Böyle bir başlık 3 ciltlik bir kitaba yaraşır aslında, ama benimki biraz hızlısından bir özet olacak.
Türkiye'de demokrasi kavramını ters yüz eden sınıf ağırlıklı olarak bugün azamiyetle Kemalist diye adlandırılan vesayetçi sınıftı. Mesela onlara göre tek partili rejimin devamının sebebi "halkın demokrasiye hazır olmaması" idi, bu bahane çok geçerliydi mesela. Sonra bu söylemin devamı olarak, demokrasi kelimesi "birden fazla partinin olduğu rejim" anlamına geldi. Eğer seçime katılan iki parti varsa o ülkede demokrasi var olmak zorundaydı.
Bu literatürde demokrasinin iyiliği için yapılabilecek eylemler de tanımlıydı. Mesela sırf demokrasinin iyiliği için, askeri darbe yoluyla demokrasiye ara verilebilirdi.
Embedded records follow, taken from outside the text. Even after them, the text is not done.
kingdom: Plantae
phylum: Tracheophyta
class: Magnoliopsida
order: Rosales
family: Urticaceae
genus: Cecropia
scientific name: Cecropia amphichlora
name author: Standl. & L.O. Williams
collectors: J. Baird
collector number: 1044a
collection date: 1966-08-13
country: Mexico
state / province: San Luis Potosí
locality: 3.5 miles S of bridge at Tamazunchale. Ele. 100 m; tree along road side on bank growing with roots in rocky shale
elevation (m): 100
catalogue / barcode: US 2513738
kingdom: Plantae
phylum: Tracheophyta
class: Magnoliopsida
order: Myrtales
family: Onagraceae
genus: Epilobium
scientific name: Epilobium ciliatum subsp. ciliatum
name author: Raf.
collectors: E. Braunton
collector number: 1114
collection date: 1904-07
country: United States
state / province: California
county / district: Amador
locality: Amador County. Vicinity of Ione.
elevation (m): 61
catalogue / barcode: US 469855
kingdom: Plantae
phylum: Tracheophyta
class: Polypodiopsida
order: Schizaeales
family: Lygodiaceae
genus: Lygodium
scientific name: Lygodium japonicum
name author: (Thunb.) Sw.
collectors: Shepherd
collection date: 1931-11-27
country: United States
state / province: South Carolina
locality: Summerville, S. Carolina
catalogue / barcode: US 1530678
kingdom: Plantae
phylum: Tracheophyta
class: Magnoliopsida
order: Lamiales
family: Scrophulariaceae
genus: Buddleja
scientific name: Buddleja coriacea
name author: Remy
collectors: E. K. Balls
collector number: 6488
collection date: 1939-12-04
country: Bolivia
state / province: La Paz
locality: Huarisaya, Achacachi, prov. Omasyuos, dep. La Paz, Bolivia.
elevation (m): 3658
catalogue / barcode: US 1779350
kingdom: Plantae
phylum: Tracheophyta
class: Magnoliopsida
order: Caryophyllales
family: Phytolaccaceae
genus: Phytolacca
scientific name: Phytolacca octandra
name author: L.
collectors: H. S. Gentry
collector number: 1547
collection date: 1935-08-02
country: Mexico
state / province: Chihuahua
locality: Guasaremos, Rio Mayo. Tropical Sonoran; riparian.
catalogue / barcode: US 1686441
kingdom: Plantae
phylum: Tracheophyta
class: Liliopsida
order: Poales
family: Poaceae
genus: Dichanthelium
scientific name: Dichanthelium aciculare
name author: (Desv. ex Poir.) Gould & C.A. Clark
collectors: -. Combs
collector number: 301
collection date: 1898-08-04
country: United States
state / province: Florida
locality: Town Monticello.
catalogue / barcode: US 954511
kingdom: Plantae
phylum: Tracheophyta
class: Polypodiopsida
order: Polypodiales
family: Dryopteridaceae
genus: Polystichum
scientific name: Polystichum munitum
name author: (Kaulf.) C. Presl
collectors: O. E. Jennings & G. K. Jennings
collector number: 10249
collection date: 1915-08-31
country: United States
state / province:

Ya da Vural Savaş'ın ortaya attığı gibi, militan demokrasi diye bir kurum var olabilir, ve bu kurum demokrasiyi koruyabilirdi. Savaş'ın kitabında önerdiği militan demokrasi, Türkiye'yi "irtica ve bölücülük"ten koruyordu, hukuk siyasi otoriteye göbekten bağlıydı. Literatürde militan demokrasi kavramı vardı zaten, ama orada kast edilen demokrasi "liberal demokrasi" idi, bizdekiyle arasındaki ufak bir nüansçıktı bu da.
Neyse, devir değişti, Kemalist düzenin bize öğrettiği bu demokrasinin yerini Sünni liberal demokrasisi aldı. Aldı ama, mekanizmalar baki kaldı.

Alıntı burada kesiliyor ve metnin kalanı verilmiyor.